_TASK BRIEF_
Output the lines starting at the line containing "Ярославский губернатор встретился" and ending at the line containing "моста через Волгу в Ярославле", reproducing them without any change.

Saved data entries:
++++

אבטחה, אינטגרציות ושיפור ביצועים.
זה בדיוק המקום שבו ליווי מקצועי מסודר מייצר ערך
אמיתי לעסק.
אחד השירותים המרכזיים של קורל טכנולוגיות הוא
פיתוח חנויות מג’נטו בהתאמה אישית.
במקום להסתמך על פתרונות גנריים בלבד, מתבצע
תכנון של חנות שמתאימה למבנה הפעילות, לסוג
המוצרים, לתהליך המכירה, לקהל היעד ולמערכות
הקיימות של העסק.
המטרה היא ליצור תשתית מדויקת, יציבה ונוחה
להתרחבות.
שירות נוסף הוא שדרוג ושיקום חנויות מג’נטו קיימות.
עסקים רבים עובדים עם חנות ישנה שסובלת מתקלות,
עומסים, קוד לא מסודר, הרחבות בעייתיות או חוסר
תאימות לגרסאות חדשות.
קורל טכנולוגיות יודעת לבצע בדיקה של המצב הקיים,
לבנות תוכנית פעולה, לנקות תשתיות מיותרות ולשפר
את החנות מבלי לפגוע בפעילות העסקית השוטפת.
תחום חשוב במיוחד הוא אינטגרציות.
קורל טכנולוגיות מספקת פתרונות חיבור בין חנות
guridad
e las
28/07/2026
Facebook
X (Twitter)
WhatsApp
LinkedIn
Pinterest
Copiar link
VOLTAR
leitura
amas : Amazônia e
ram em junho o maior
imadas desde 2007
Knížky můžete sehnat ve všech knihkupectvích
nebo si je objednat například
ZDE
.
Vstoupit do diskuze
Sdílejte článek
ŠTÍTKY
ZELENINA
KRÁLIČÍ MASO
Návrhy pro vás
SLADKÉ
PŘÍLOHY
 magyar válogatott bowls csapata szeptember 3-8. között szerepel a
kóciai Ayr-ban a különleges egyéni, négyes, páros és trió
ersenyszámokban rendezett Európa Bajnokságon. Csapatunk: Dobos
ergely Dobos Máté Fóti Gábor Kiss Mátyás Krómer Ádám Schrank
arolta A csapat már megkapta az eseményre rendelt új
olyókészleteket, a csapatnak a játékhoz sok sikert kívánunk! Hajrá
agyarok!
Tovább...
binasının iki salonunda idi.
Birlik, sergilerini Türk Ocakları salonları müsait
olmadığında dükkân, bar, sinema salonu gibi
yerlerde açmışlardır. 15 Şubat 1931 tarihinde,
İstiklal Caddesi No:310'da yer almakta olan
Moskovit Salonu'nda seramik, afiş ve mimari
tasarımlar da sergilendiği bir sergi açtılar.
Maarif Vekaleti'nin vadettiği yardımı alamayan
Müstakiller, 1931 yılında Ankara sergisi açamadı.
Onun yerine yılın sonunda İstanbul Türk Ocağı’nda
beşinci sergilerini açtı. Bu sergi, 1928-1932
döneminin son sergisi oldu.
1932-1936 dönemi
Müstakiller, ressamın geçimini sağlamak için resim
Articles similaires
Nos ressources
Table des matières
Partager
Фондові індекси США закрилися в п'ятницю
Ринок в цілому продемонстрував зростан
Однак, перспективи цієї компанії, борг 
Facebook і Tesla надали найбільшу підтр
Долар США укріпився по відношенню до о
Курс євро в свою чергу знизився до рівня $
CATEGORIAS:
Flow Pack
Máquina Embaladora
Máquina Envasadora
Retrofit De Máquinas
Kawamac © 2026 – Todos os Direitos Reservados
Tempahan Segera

++++

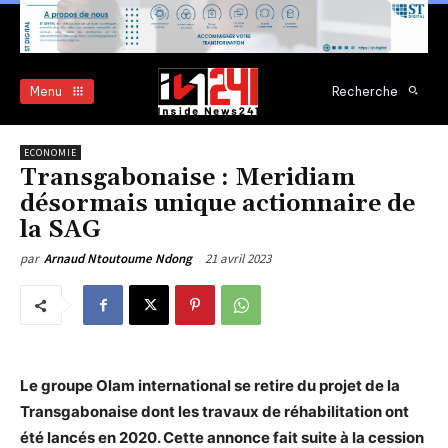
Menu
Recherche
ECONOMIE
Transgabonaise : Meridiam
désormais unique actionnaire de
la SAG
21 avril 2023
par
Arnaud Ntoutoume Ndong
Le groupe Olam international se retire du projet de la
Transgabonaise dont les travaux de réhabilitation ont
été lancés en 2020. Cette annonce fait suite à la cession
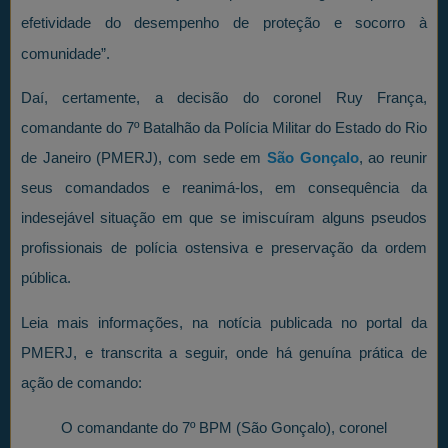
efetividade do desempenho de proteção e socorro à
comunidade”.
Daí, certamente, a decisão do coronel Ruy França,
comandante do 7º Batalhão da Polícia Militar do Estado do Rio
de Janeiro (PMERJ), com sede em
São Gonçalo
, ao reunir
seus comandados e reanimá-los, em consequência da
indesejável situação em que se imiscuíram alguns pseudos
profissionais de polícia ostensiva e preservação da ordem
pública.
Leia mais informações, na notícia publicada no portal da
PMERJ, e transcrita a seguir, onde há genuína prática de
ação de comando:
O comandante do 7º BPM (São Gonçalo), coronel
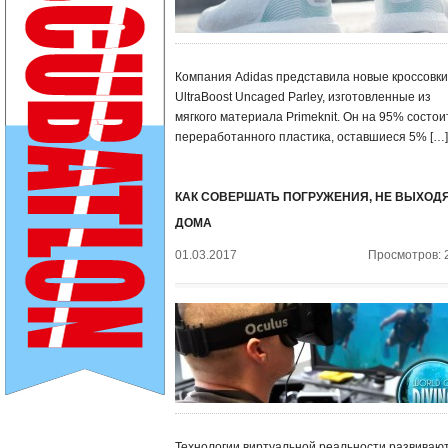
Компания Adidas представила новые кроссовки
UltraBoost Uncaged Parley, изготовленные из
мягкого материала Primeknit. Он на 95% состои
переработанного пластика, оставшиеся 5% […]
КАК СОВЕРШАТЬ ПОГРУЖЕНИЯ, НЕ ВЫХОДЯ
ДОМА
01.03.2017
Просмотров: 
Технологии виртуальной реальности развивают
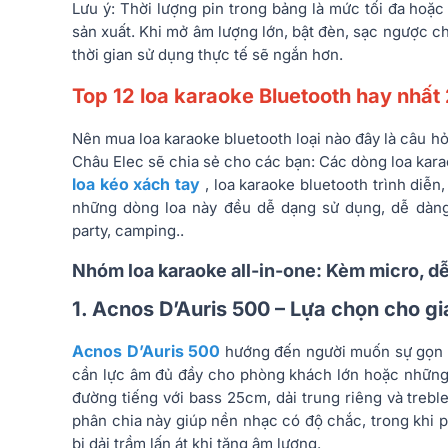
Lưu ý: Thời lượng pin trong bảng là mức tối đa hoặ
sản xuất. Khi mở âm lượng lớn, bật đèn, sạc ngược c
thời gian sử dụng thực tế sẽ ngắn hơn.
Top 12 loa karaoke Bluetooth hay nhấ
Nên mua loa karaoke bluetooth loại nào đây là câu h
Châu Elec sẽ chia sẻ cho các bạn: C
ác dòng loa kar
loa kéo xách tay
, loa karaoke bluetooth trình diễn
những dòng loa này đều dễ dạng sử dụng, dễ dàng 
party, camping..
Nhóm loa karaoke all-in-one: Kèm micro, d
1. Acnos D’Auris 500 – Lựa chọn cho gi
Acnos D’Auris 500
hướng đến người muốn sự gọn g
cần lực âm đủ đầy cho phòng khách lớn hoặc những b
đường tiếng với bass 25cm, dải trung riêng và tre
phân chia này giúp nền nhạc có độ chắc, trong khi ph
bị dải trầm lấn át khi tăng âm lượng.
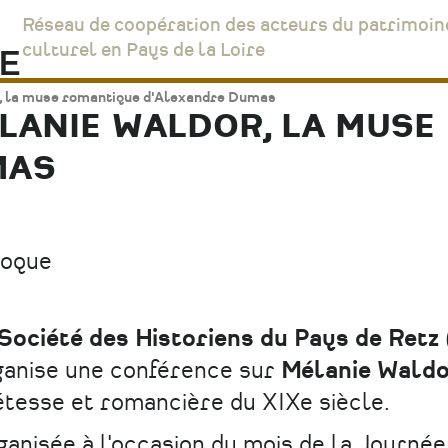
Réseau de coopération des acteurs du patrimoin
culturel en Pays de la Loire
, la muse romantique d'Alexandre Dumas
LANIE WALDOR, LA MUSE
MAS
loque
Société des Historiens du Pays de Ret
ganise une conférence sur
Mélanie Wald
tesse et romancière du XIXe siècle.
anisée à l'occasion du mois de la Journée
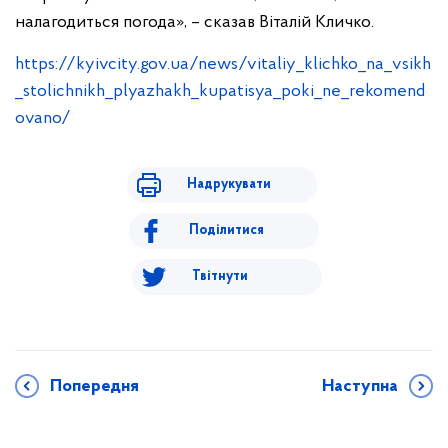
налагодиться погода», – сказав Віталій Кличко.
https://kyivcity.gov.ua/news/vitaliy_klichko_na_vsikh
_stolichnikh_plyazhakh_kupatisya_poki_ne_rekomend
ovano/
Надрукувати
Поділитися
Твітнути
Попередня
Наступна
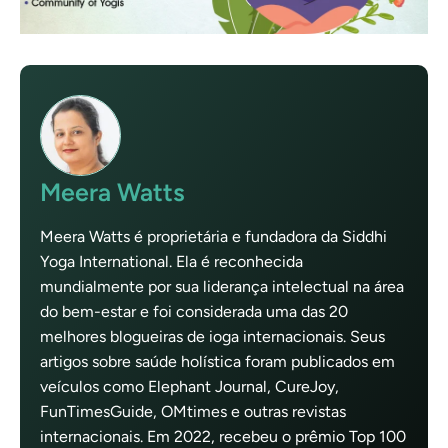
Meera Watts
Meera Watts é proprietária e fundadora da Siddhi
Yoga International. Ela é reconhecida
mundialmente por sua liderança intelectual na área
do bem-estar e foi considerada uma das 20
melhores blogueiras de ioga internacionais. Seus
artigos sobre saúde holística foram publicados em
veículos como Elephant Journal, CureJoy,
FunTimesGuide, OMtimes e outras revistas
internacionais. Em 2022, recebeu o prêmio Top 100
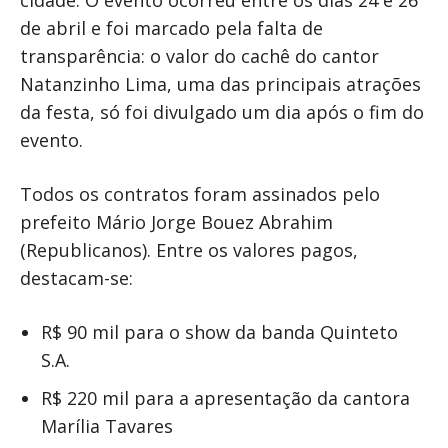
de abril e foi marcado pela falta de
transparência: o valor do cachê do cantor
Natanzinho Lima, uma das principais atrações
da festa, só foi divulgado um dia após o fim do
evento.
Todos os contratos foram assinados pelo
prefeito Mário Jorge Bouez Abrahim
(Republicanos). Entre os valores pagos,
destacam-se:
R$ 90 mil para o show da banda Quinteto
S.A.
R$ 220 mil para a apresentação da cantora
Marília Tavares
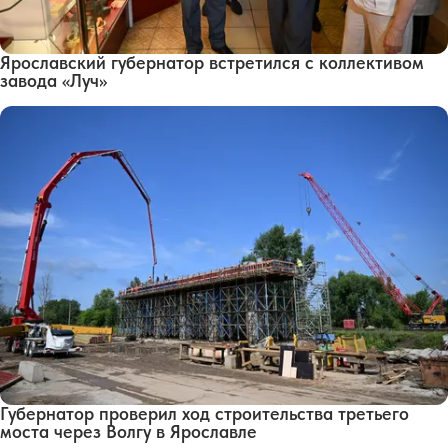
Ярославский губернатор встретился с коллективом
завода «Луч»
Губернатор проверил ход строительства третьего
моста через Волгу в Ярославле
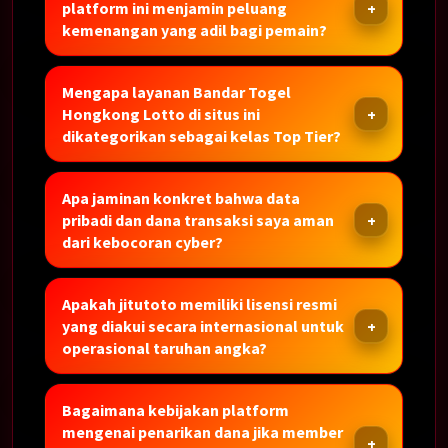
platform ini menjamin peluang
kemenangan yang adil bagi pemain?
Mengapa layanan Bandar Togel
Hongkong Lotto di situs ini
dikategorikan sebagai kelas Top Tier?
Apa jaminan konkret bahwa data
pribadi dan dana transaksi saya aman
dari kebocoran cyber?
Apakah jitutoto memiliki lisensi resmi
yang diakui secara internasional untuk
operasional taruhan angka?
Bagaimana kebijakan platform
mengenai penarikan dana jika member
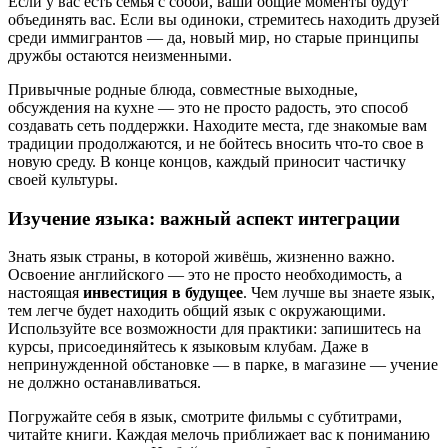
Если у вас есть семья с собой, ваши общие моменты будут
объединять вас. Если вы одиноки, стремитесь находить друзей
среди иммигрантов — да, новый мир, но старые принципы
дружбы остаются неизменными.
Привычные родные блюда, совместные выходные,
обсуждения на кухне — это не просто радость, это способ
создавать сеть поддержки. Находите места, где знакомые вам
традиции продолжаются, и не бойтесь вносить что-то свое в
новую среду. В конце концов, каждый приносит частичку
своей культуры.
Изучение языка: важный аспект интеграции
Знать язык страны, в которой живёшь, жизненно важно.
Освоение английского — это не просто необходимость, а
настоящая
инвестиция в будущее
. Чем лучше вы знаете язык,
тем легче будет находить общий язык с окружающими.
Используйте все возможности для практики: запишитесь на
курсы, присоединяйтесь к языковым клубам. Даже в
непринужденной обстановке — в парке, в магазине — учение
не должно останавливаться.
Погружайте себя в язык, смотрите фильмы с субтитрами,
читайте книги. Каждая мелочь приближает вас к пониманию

++++

_SOLVED PROBLEM_
Ярославский губернатор встретился с коллективом
завода «Луч»
Губернатор проверил ход строительства третьего
моста через Волгу в Ярославле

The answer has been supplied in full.